My Goal: I need to predict outputs with a constraint where the sum equals 1—this is common when modeling population proportions or mixture formulations based on their properties.
My Solution: I've implemented a centered log-ratio (CLR) transformation manually.

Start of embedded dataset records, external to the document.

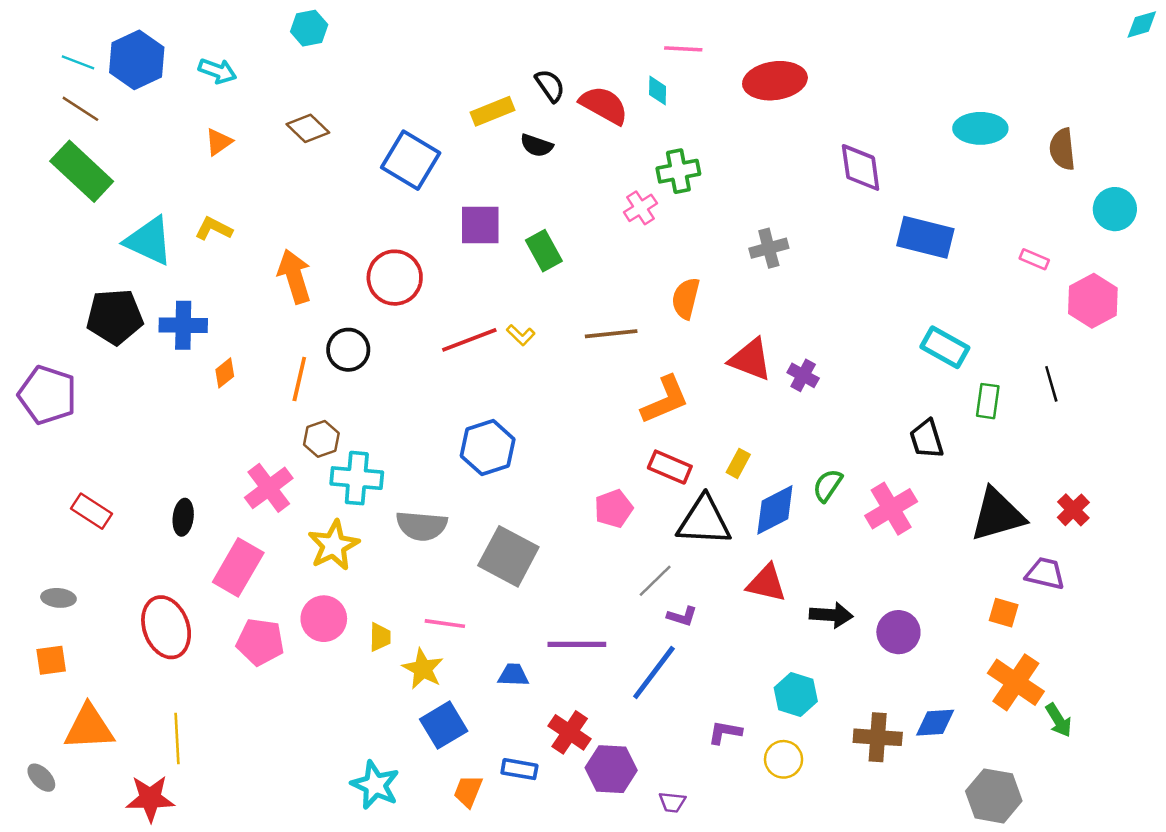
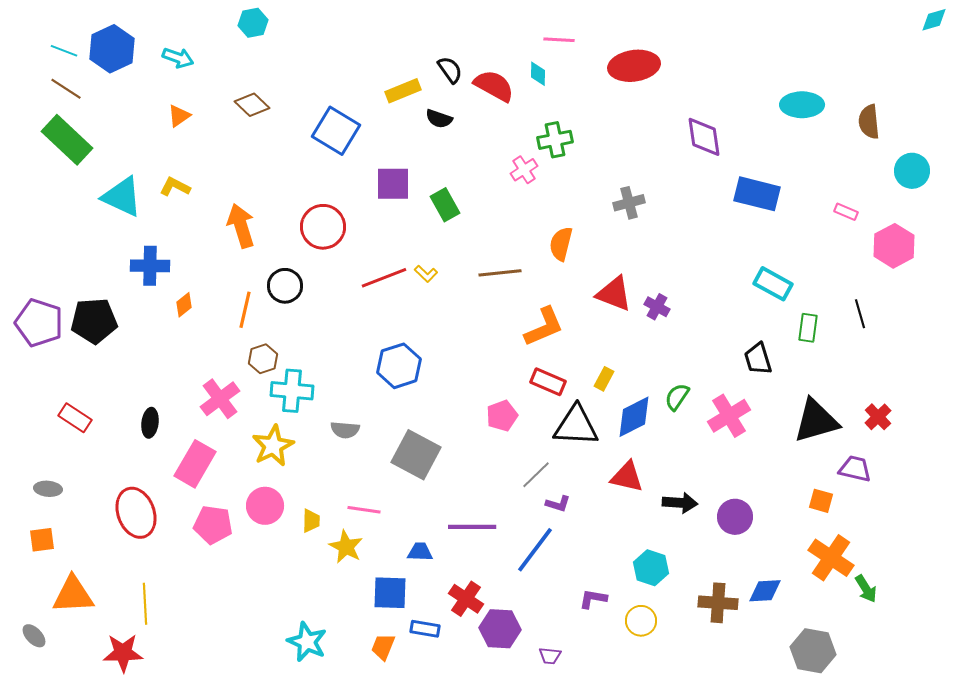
black pentagon: (115, 317) -> (94, 321), moved
gray semicircle: (422, 526) -> (345, 430), size x0.7
blue square: (444, 725) -> (390, 593), moved, turned 33

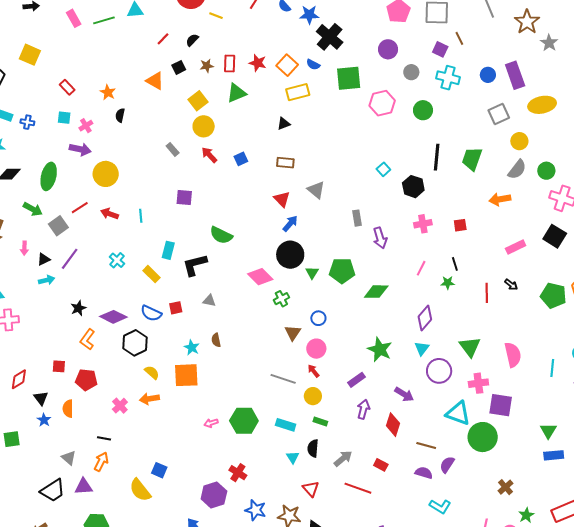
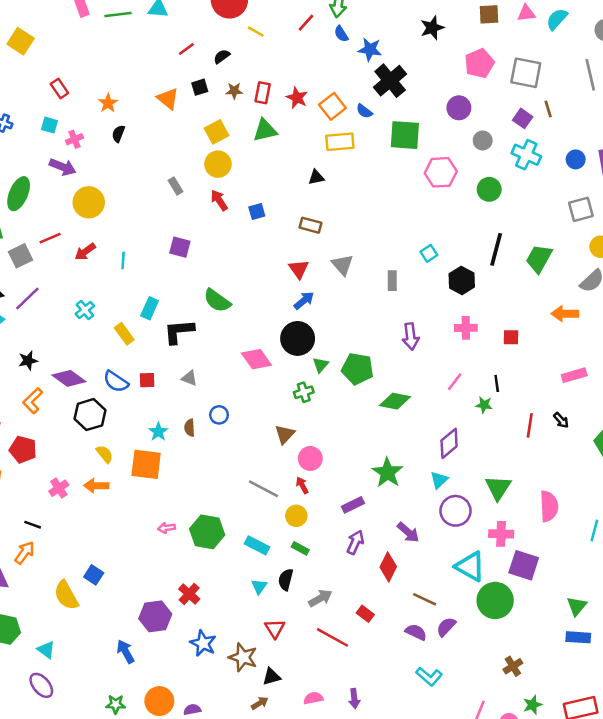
red arrow: (109, 214) -> (85, 252), turned -66
gray rectangle: (357, 218) -> (392, 281), moved
green cross: (281, 299) -> (304, 392), moved
blue circle: (318, 318) -> (219, 415), moved

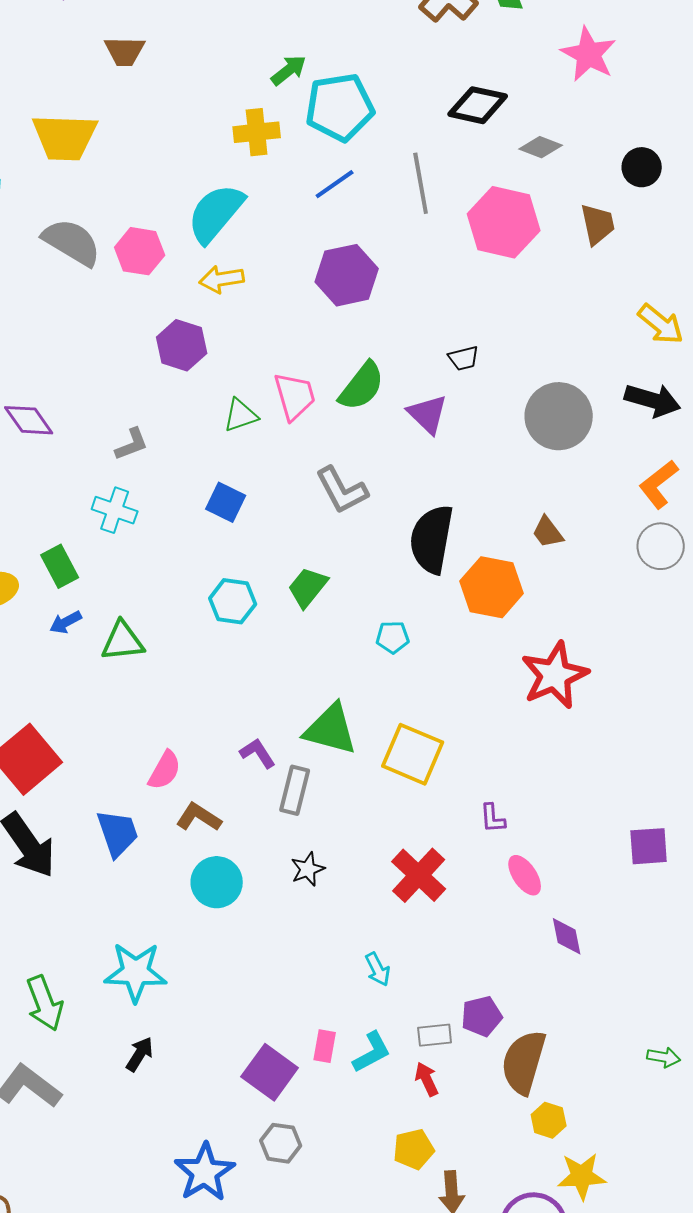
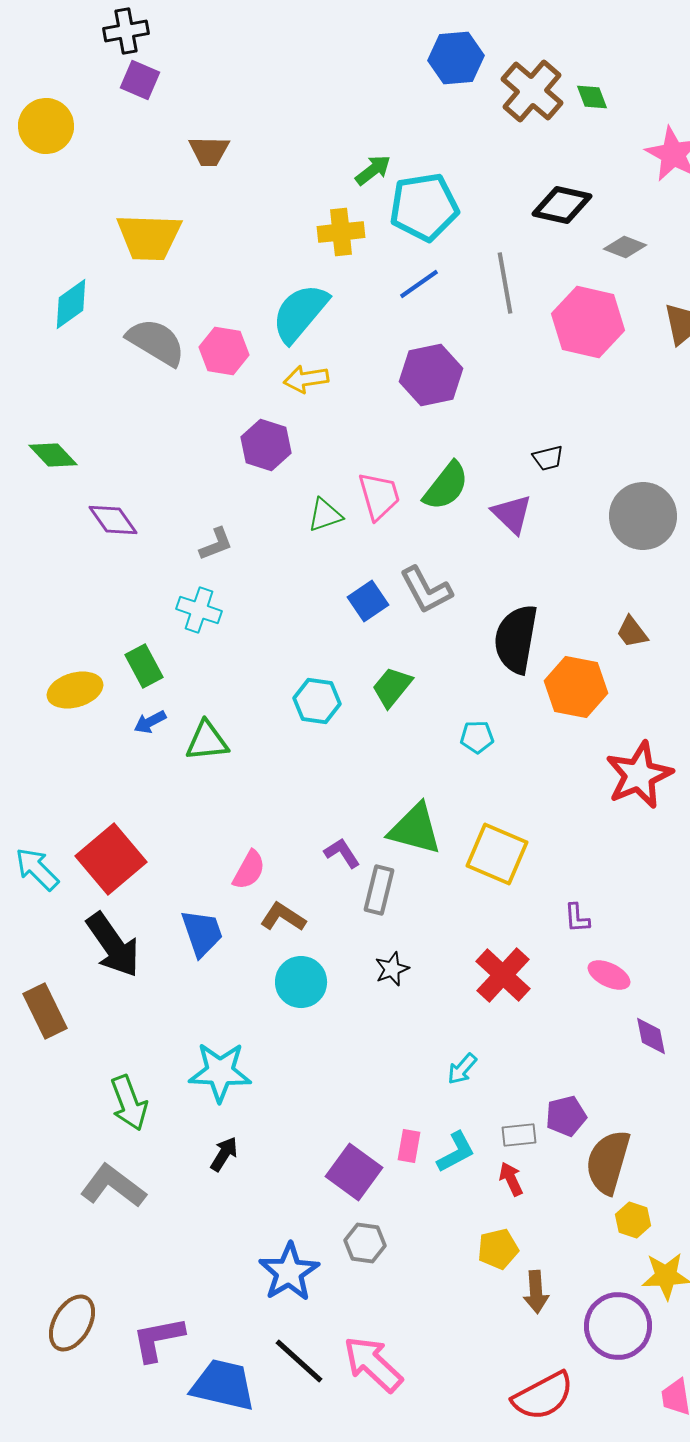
blue square: (226, 502) -> (368, 601), moved, turned 30
pink ellipse: (525, 875) -> (609, 975), turned -30
cyan arrow: (378, 969) -> (462, 1069), turned 68

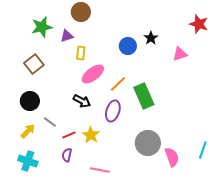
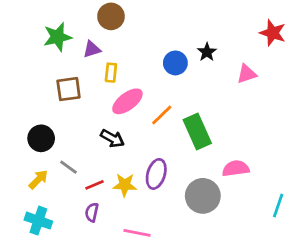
brown square: (34, 64) -> (69, 89), moved, turned 30
purple ellipse: (113, 111) -> (156, 174), moved
yellow star: (91, 135) -> (125, 185), turned -30
pink semicircle: (172, 157) -> (236, 168), moved, turned -78

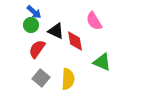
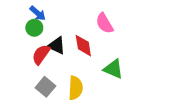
black triangle: (56, 31) -> (57, 46), moved

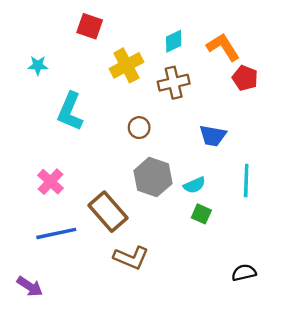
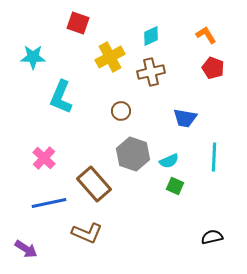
orange L-shape: (223, 47) -> (206, 35), moved, size x0.7
cyan star: (38, 65) -> (33, 57), size x1.4
brown L-shape: (131, 258) -> (87, 233), moved

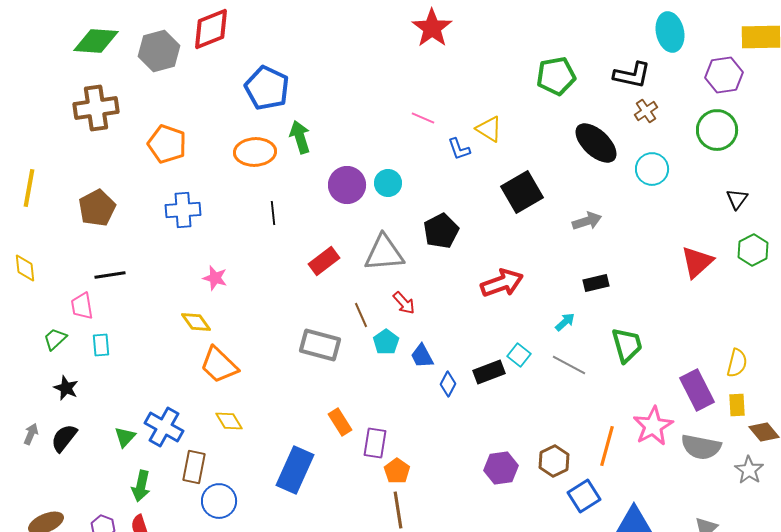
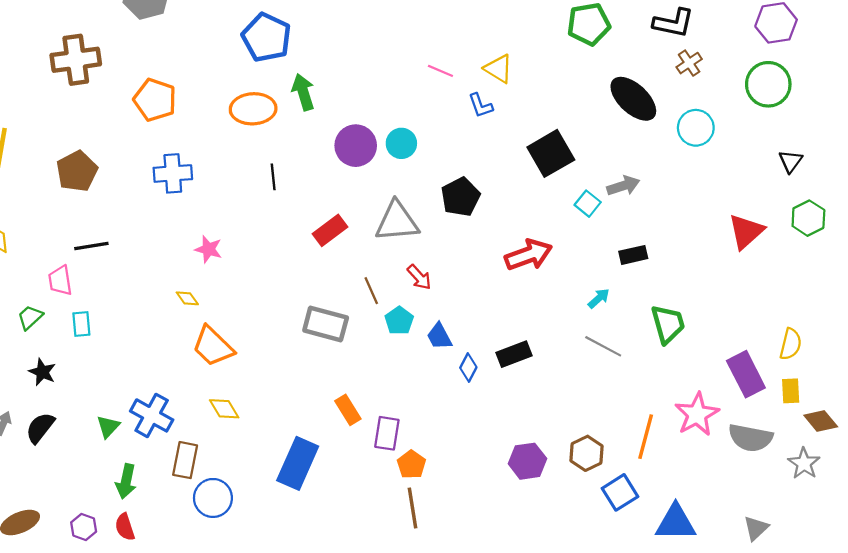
yellow triangle: (489, 129) -> (498, 69), moved
yellow diamond: (196, 322) -> (187, 298), size x0.7
cyan square: (519, 355) -> (588, 204), moved

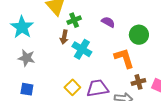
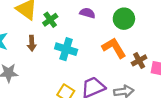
brown arrow: (64, 37) -> (32, 43), moved
brown cross: (138, 82) -> (139, 60), moved

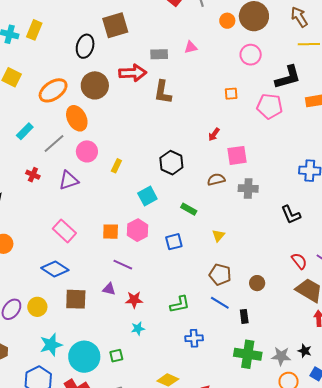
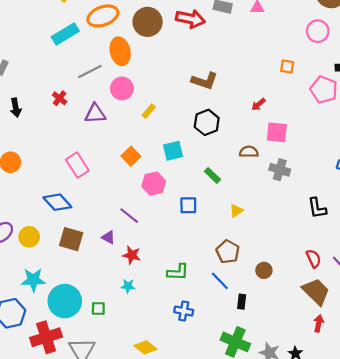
brown L-shape: (163, 92) -> (205, 81), moved, turned -95
cyan rectangle: (25, 131) -> (65, 34), moved, size x1.4
orange square: (111, 232) -> (131, 156), moved, turned 30

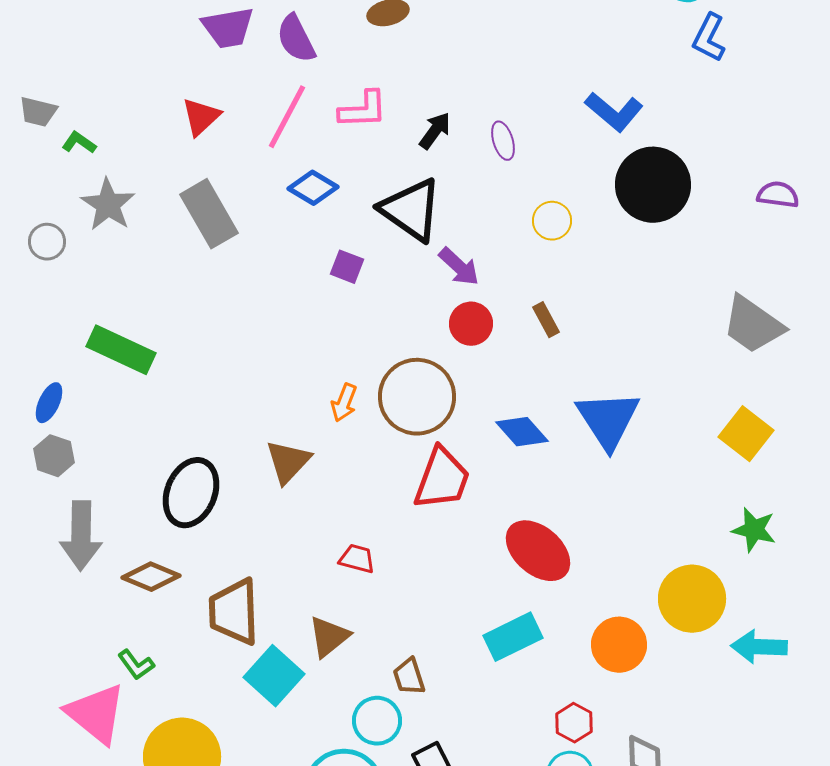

The workflow is:
- Transform outputs to centered log space
- Fit the model on transformed variables
- Apply the inverse transformation to ensure the constraint is respected
Here's the code for the transformation:
// Adjust zeros
epsilon = 0.0000001;
p1_adj = If(:p1 == 0, epsilon, :p1);
p2_adj = If(:p2 == 0, epsilon, :p2);
pk_adj = If(:pk == 0, epsilon, :pk);
// Scaling
sum_adj = p1_adj + p2_adj + ... + pk_adj;
p1_norm = p1_adj / sum_adj;
p2_norm = p2_adj / sum_adj;
pk_norm = pk_adj / sum_adj;
// Geometric mean
geom_mean = (p1_norm * p2_norm * ... * pk_norm)^(1/k);
// CLR transformation
y1_clr = Log(p1_norm / geom_mean);
y2_clr = Log(p2_norm / geom_mean);
yk_clr = Log(pk_norm / geom_mean);
// Inverse transformation (after prediction)
sum_exp = Exp(:y1_clr_pred) + Exp(:y2_clr_pred) + ... + Exp(:yk_clr_pred);
p1_pred = Exp(:y1_clr_pred) / sum_exp;
p2_pred = Exp(:y2_clr_pred) / sum_exp;
pk_pred = Exp(:yk_clr_pred) / sum_exp;
Additional Request: I'd also like to use the Profiler to display stacked proportions for each output—similar to how Nominal Logistic displays stacked probabilities for each label. Your solution addresses the stacking visualization, but it only predicts the probability of the highest category rather than the exact proportion of each output.
I've attached an example of the manual transformation for reference.
Best regards,